Saved entries:
= = =
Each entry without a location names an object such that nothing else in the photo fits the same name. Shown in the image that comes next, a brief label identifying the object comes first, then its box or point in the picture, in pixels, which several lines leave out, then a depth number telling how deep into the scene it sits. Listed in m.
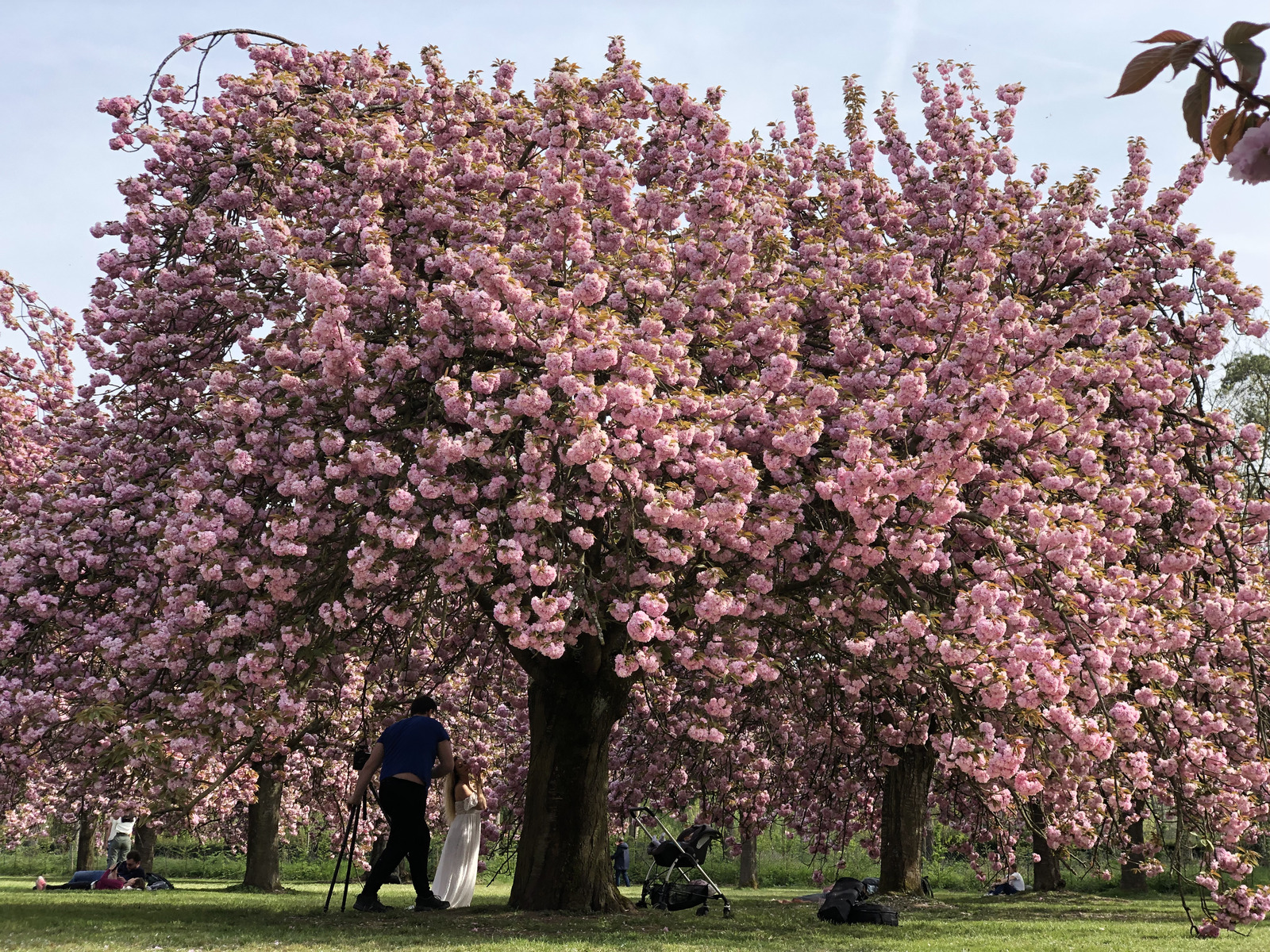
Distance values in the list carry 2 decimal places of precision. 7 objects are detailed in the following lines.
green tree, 21.66
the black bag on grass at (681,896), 11.20
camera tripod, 9.16
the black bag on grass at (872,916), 10.52
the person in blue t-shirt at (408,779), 9.36
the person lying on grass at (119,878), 17.22
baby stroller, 10.92
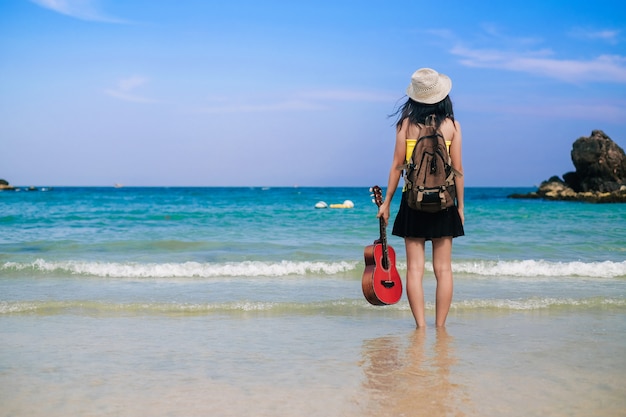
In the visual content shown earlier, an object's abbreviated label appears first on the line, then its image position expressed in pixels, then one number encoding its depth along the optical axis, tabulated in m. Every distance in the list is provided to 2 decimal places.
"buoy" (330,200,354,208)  39.16
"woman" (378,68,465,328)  5.32
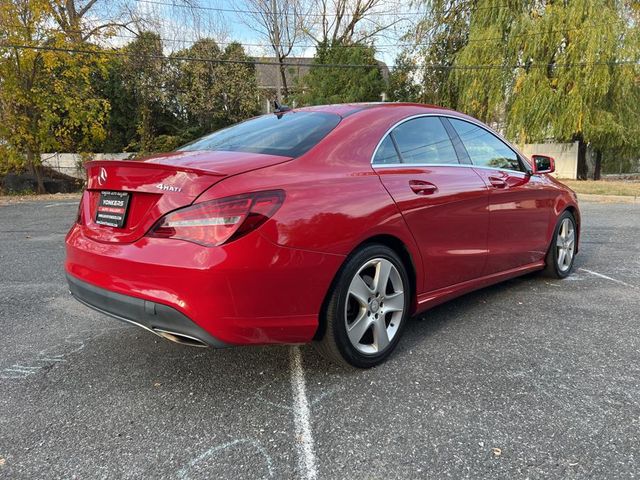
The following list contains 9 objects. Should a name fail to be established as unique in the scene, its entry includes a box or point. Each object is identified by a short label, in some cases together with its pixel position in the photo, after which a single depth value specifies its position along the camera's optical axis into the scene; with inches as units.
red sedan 92.4
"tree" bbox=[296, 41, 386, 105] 924.6
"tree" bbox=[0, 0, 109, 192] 583.5
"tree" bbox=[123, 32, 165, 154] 858.1
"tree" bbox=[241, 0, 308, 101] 1103.2
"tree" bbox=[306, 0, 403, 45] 1174.7
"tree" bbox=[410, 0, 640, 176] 675.4
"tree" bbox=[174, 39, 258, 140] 920.3
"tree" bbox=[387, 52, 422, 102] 971.9
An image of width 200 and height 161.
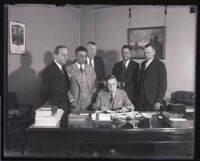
= = =
About this task -
From the first line to the last, repeat the entries exactly and leave out the pictures.

Reply to the task -
Each entry without a location names an object such that nothing else in the photo fits the same name. Shown in the image that comes next, a brief label identifying the object comes first, then its box or point in the picture, in pixels, which several lines leave out, then a depth number telling how deep into the scene it sits. Listed in m.
Distance values in the list carry 2 decimal places of precision. 7 objects are detailed in the following lines.
green tree, 21.66
the black bag on grass at (681,896), 11.20
camera tripod, 9.16
the black bag on grass at (872,916), 10.52
the person in blue t-shirt at (408,779), 9.36
the person lying on grass at (119,878), 17.22
baby stroller, 10.92
In the visual content shown earlier, an object's abbreviated label appears first on the line, then its image position expressed in pixels, then one number encoding its depth along the optical axis, tabulated in m. Every distance in the list is provided to 2 decimal places.
"buoy" (330,200,354,208)  39.16
"woman" (378,68,465,328)  5.32
The following list contains 9 objects. Should a name fail to be established as unique in the scene, its entry includes a box or point. Each object is identified by a short label, in some cases together with its pixel position in the photo, after which a single depth value specifies its position along the camera's optical axis into the scene; with inches as units.
red sedan 92.4
"tree" bbox=[296, 41, 386, 105] 924.6
"tree" bbox=[0, 0, 109, 192] 583.5
"tree" bbox=[123, 32, 165, 154] 858.1
"tree" bbox=[241, 0, 308, 101] 1103.2
"tree" bbox=[306, 0, 403, 45] 1174.7
"tree" bbox=[410, 0, 640, 176] 675.4
"tree" bbox=[174, 39, 258, 140] 920.3
"tree" bbox=[387, 52, 422, 102] 971.9
An image of width 200 and height 161.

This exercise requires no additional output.